Трудилась только эта служанка. (Любая служанка скажет, что это совершенно обычная ситуация.)
Кое-кто из поваров и резчиков мяса, когда господа разошлись, сидели кругом развалившись. Они помаленьку отщипывали кусочки от остатков еды, с ленивым видом кухонных работников, знающих, что некоторые из кусков мяса были уже склизкими, когда их доставили от мясника, которые из соусов не хотели густеть, и сколько раз овощи роняли во время готовки на пол, испачканный мышиным пометом.
– Кто тут главный? – потребовал я. Я догадывался, что тут так все безалаберно устроено, что нет конкретного ответственного. И я угадал. Я предупредил их, что одному из гостей стало худо, но никто из этих мелких сошек не удивился. Затем я сказал, что болезнь оказалась смертельной, тут они все внезапно потеряли аппетит.

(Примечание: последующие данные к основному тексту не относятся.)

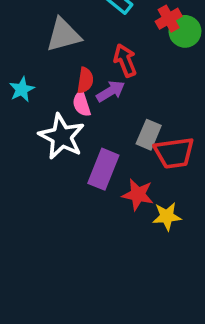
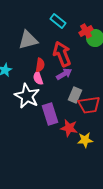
red arrow: (125, 60) -> (62, 54), size x1.4
purple arrow: (111, 91) -> (64, 74), moved
purple rectangle: (103, 169) -> (50, 114), turned -40

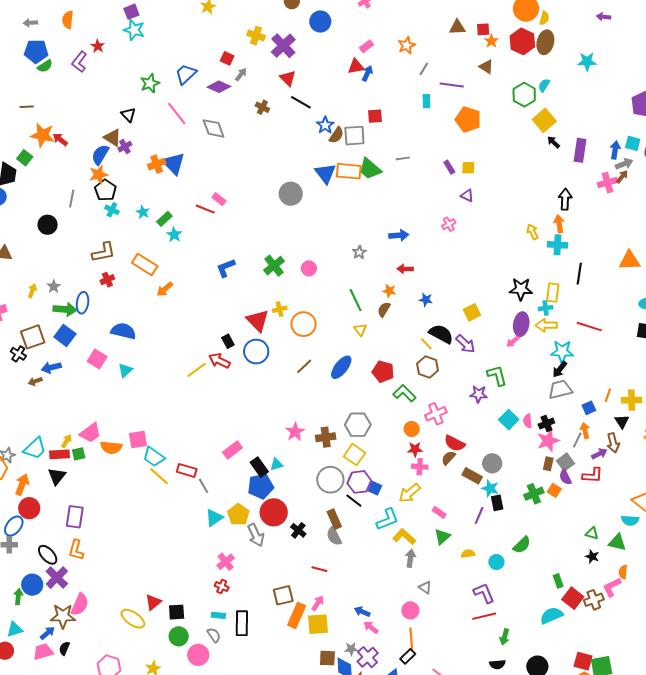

– Если сможете найти собаку, которая никому не нравится, начните кормить ее этими оставшимися лакомыми кусочками, по одному за раз…
Я вернулся обратно к Гиацинту.
– Мы загородим дверь…
Это послужит моей цели, люди будут думать, что туалет затопило – обычный случай.
–…Теперь, прежде чем какой-нибудь любитель соваться куда не следует приберет тут все, я хочу, чтобы ты показал мне столовую.
В доме, где никогда не опорожняют мусорные ведра, и никогда не чистят разделочные доски, тем не менее могут накормить гостя среди захватывающей дух роскоши.